Copy out every line of the items below word for word, leaving out the pictures.

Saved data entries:
════════
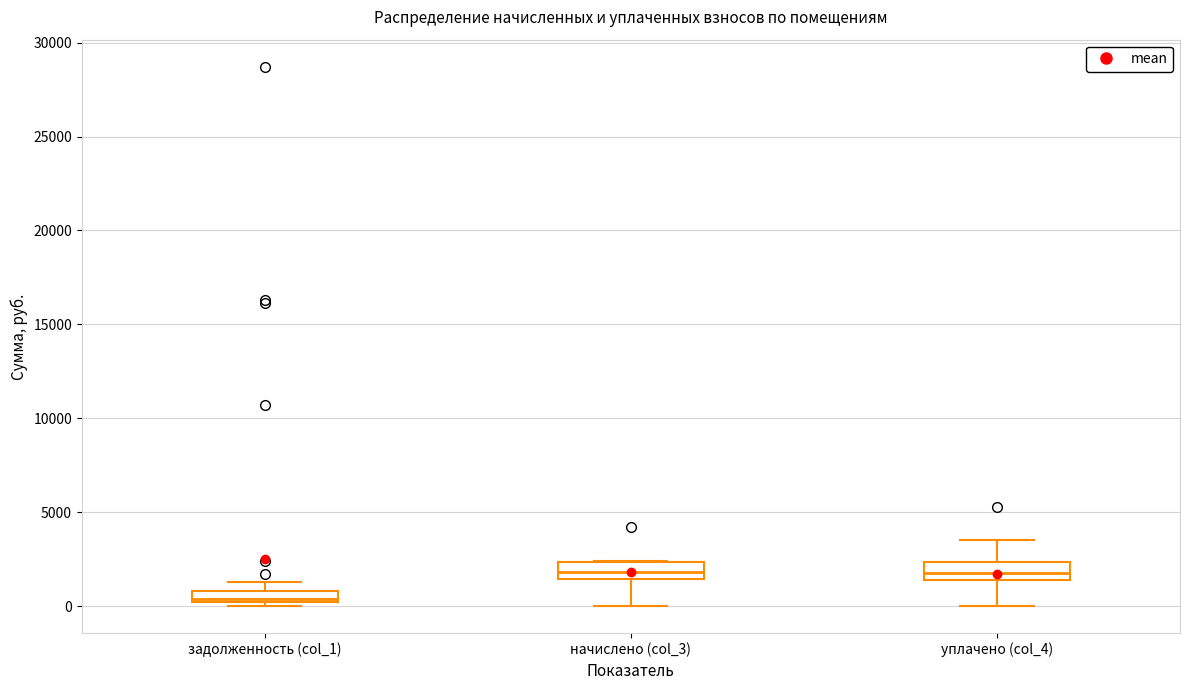

Where is the lower edge of the box for уплачено (col_4) on the y-axis? The values are not printed on the chart, so give them approximately, as read against the axis.

1500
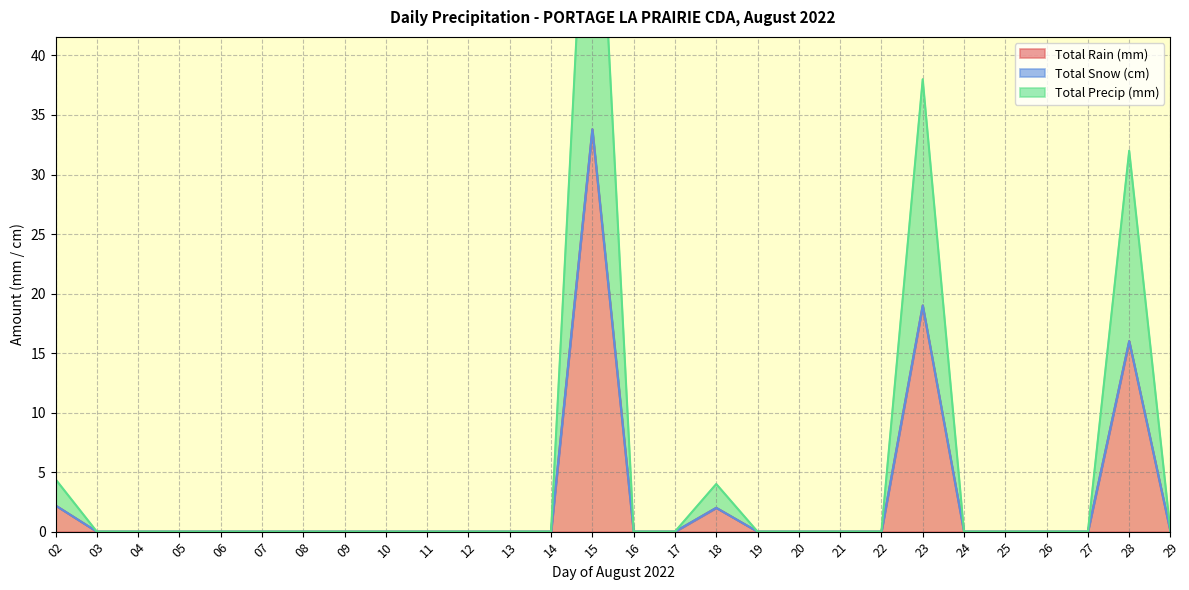

In Total Rain (mm), how many points are higher than both neighbors (excluding endpoints)?

4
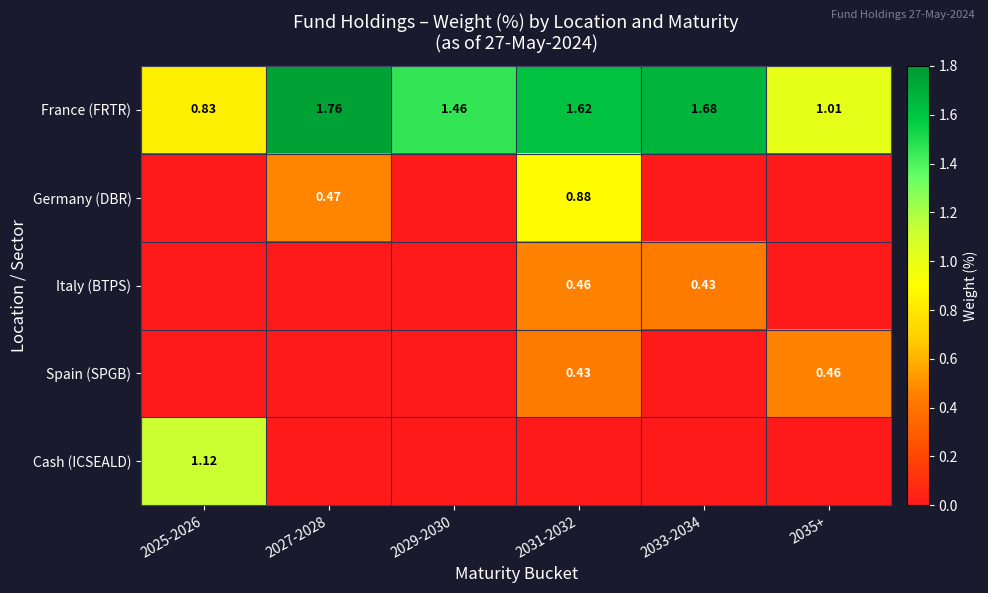

What is the total value across all series at 2025-2026?

2.0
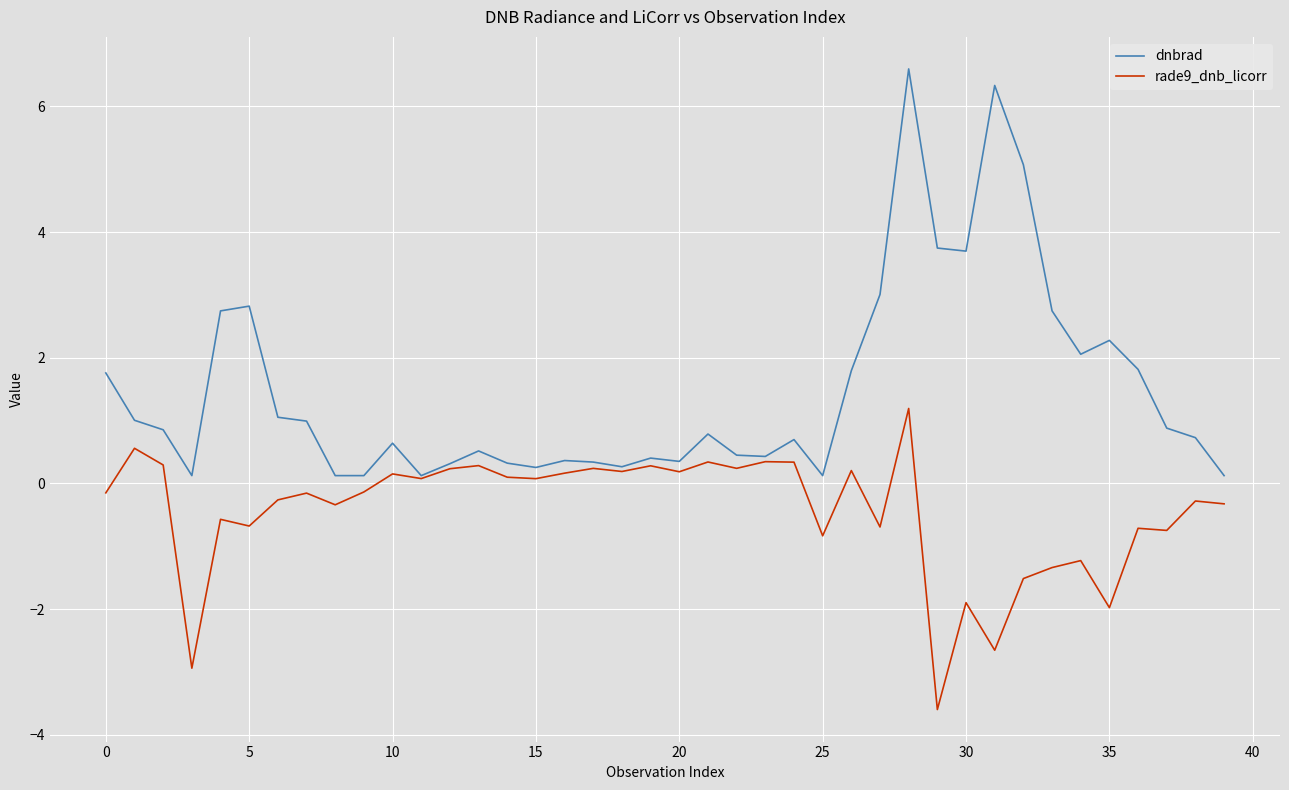

List the series in order of their overall mean, lowest first.

rade9_dnb_licorr, dnbrad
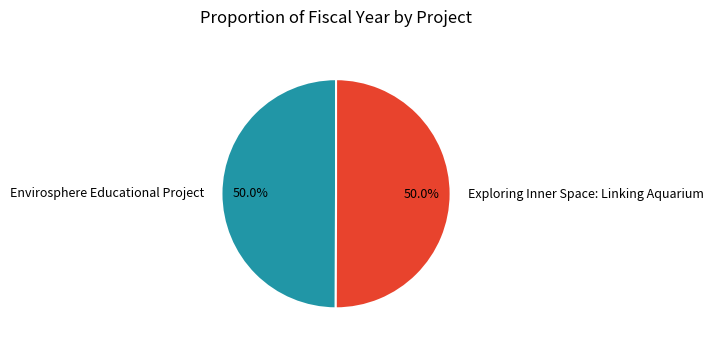

What percentage is NOT represented by Envirosphere Educational Project?

50.0%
════════
SOLUTION FOR THIS EXERCISE:
Where is the lower edge of the box for уплачено (col_4) on the y-axis? The values are not printed on the chart, so give them approximately, as read against the axis.

1500

In Total Rain (mm), how many points are higher than both neighbors (excluding endpoints)?

4

What is the total value across all series at 2025-2026?

2.0

List the series in order of their overall mean, lowest first.

rade9_dnb_licorr, dnbrad

What percentage is NOT represented by Envirosphere Educational Project?

50.0%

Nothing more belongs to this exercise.